In two out of sixteen patients (P15, P16) included in this study, no genetic or epigenetic defect could be found. In these two sporadic patients, CK values were elevated four to six times the upper limit of normal values, which may suggest the presence of other loci determining an FSHD-like phenotype. In the absence of an identified genetic or epigenetic defect, FSHD-like patients should undergo a complete clinical workout in order to identify additional signs that may be useful to orientate the diagnosis. Annual follow-up is also recommended to monitor the pattern of muscle weakness progression and, possibly, the appearance of signs of symptoms evocative of a specific muscular dystrophy. The possibility of a second muscle biopsy must be carefully discussed with the patient in case of worsening of clinical conditions.
In conclusion, in patients with a FSHD phenotype and no D4Z4 contraction on chromosome 4q35 detected by standard techniques it is important to consider these possibilities: 1) a false negative diagnosis; 2) FSHD2; and 3) a mutation in another gene resembling FSHD (especially if CK levels are consistently elevated, and there is evidence of symmetric muscle involvement); (see the Diagnostic Flowchart in ).

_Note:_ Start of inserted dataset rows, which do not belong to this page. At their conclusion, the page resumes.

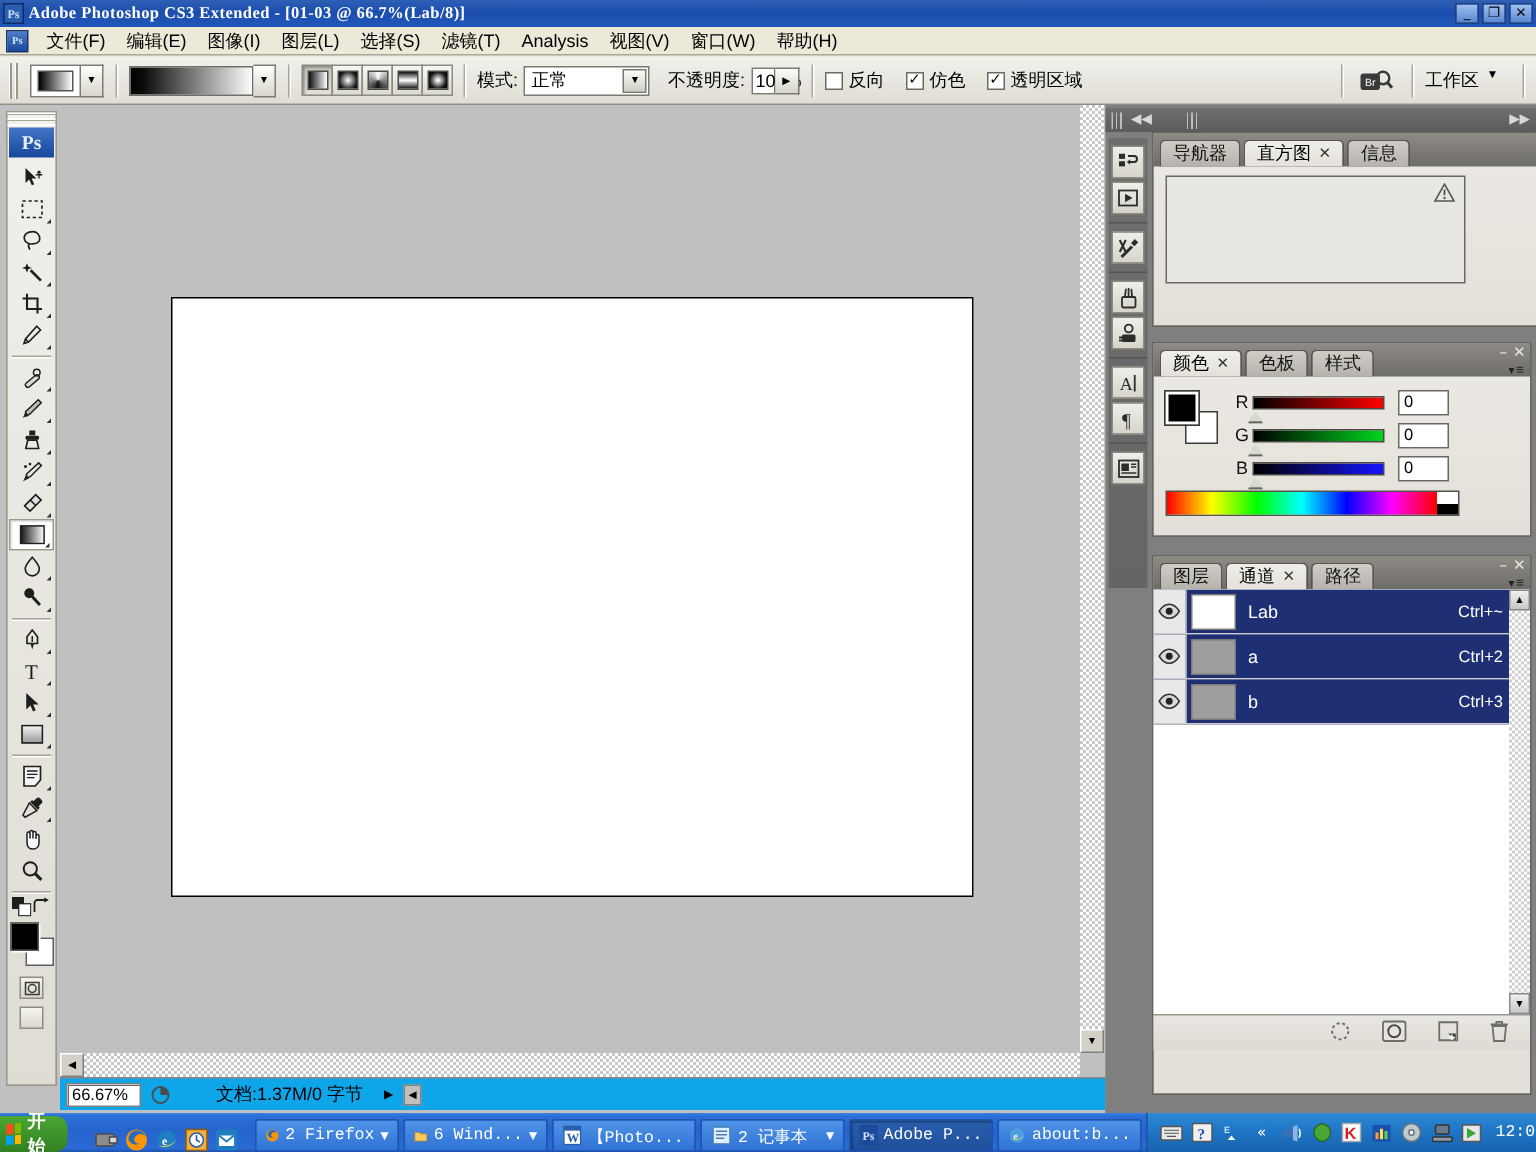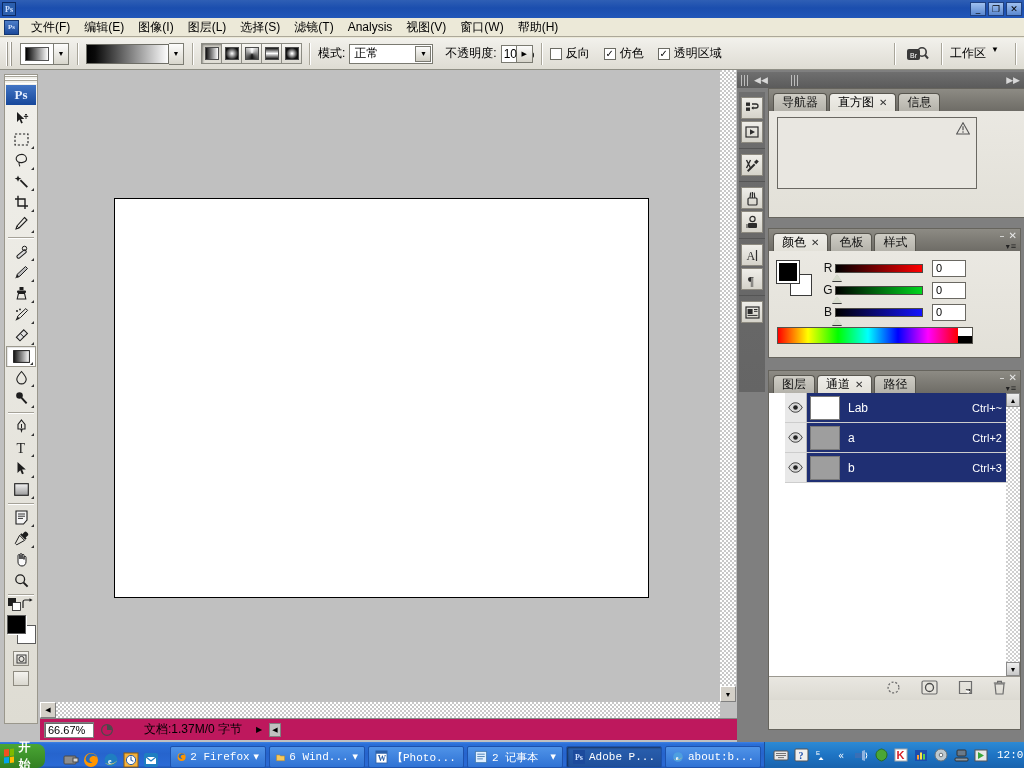--- a/index.html
+++ b/index.html
@@ -391,6 +391,7 @@
 
   <div class="titlebar">
     <div class="ps-badge">Ps</div>
+    <div class="title-text">Adobe Photoshop CS3 Extended - [01-03 @ 66.7%(Lab/8)]</div>
     <div class="wincontrols">
       <div class="wc">_</div>
       <div class="wc">❐</div>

Extensive D4Z4 genotyping by PFGE analysis and methylation studies of the D4Z4 repeat, which are currently available only in selected research laboratories, are required to diagnose the first two conditions.
Diagnostic flowchart for patients with FSHD-like phenotype.
Novel diagnostic approaches are currently being developed to simplify the diagnosis of FSHD and of other muscle disorders. Molecular combing is a promising new strategy which is apparently simpler and faster than classical Southern blot, and allows allele determination and the detection of mosaics and of complex alleles in a single step procedure [46
]. Furthermore, next-generation sequencing technology will allow to study large panels of genes for a fraction of the cost (and of the time) required by classic Sanger sequencing.